Anthony Bourdain pays a neighborly visit to the United States' "brother from another mother," the politically complex nation of Mexico, and finds an equally complex type of food.
(CNN) -- Anthony Bourdain pays a neighborly visit to the United States' "brother from another mother," the politically complex nation of Mexico, and finds an equally complex type of food.
"I think most American's view of Mexican food is like beans, fried tortilla, melted cheese and some chicken," Bourdain says.
In Oaxaca, Bourdain's palate is taken back to pre-Hispanic times, with labor-intensive moles and homemade masa. In Mexico City, he finds a new generation of chefs mixing those ancient Aztec traditions with the avant-garde. And in both places, there is many a shot of mezcal, Mexico's smoky, brash spirit of the agave plant.
Wash down the grit of the episode with an ice-cold michelada -- a Mexican beer cocktail - from Mexico City-born chef Pati Jinich.
Recipe courtesy Pati Jinich, and reprinted with permission from "Pati's Mexican Table: The Secrets of Real Mexican Home Cooking."
Picture this: a frosty, ice-cold mug rimmed with tangy citrus and crunchy salt, filled with a mixture of beer and freshly squeezed lime juice. This is the michelada.
There are many versions: some, like the michelada especial, are over-the-top combos of salty, spicy and sour flavors. In any case, Mexico's dressed-up version of a beer will have you licking the last drops of salty lime juice off the rim of the frozen mug. You may never think of beer in the same way again.
Kosher or coarse sea salt
1 lime wedge
Ice cubes (optional)
2-3 tablespoons freshly squeezed lime juice
1 cold 12-ounce beer, preferably Mexican
For a michelada especial:
Dash of hot sauce, like Tabasco, Cholula, or Valentina or a combination
Dash of a salty sauce, like soy sauce, Worcestershire or Maggi
Pinch of kosher or coarse sea salt
Pinch of freshly ground black pepper
1. Place a beer mug in the freezer for a couple of hours or until chilled.

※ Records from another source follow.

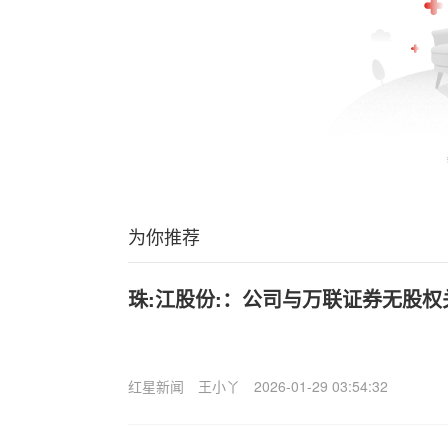
为你推荐
珠:江股份:：公司与万联证券无股权
红星新闻
王小丫
2026-01-29 03:54:32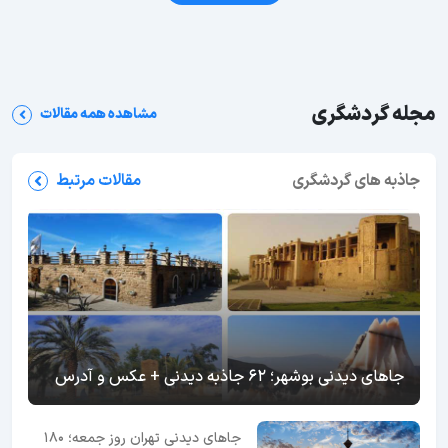
مجله گردشگری
مشاهده همه مقالات
جاذبه های گردشگری
مقالات مرتبط
جاهای دیدنی بوشهر؛ 62 جاذبه دیدنی + عکس و آدرس
جاهای دیدنی تهران روز جمعه؛ 180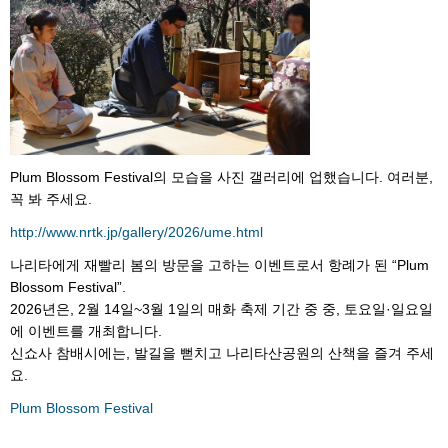
Plum Blossom Festival의 모습을 사진 갤러리에 업했습니다. 여러분,
꼭 봐 주세요.
http://www.nrtk.jp/gallery/2026/ume.html
나리타에게 재빨리 봄의 방문을 고하는 이벤트로서 항례가 된 “Plum
Blossom Festival”.
2026년은, 2월 14일~3월 1일의 매화 축제 기간 중 중, 토요일·일요일
에 이벤트를 개최합니다.
신쇼사 참배시에는, 발길을 뻗치고 나리타산공원의 산책을 즐겨 주세
요.
Plum Blossom Festival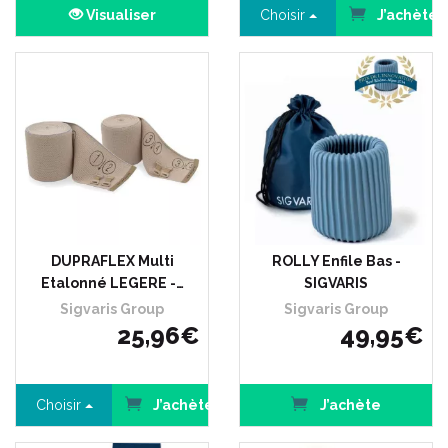
Visualiser
Choisir
J’achète
DUPRAFLEX Multi
ROLLY Enfile Bas -
Etalonné LEGERE -…
SIGVARIS
Sigvaris Group
Sigvaris Group
25
,
96
€
49
,
95
€
Choisir
J’achète
J’achète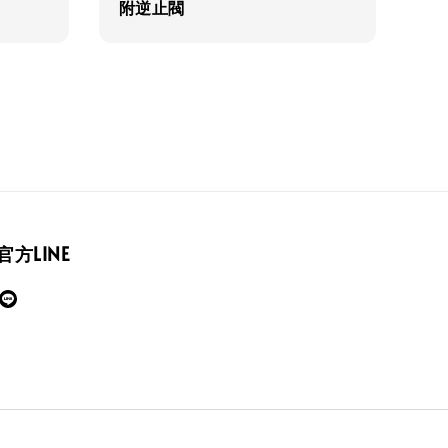
附逆止閥
官方LINE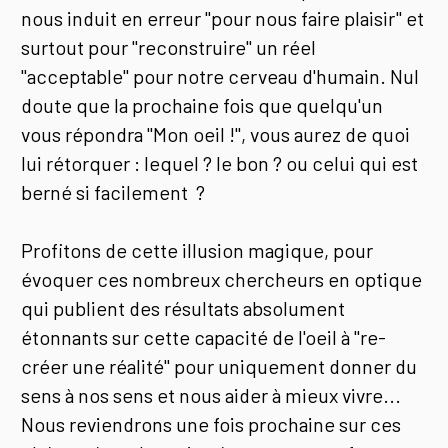
nous induit en erreur "pour nous faire plaisir" et
surtout pour "reconstruire" un réel
"acceptable" pour notre cerveau d'humain. Nul
doute que la prochaine fois que quelqu'un
vous répondra "Mon oeil !", vous aurez de quoi
lui rétorquer : lequel ? le bon ? ou celui qui est
berné si facilement ?
Profitons de cette illusion magique, pour
évoquer ces nombreux chercheurs en optique
qui publient des résultats absolument
étonnants sur cette capacité de l'oeil à "re-
créer une réalité" pour uniquement donner du
sens à nos sens et nous aider à mieux vivre...
Nous reviendrons une fois prochaine sur ces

2. Spread the salt on a small plate. Rub the rim of the mug with the lime wedge and dip the rim gently into the salt to coat. Place a couple of ice cubes, if using, in the mug.
3. Add the lime juice, then pour in the beer. Or, if making a michelada especial, add the optional ingredients to taste, along with the lime juice, to the chilled mug. Stir lightly, then pour in the beer.
*You can give the drink an extra kick by dipping the rim of the glass in chile powder or a chile powder seasoning, like Tajín.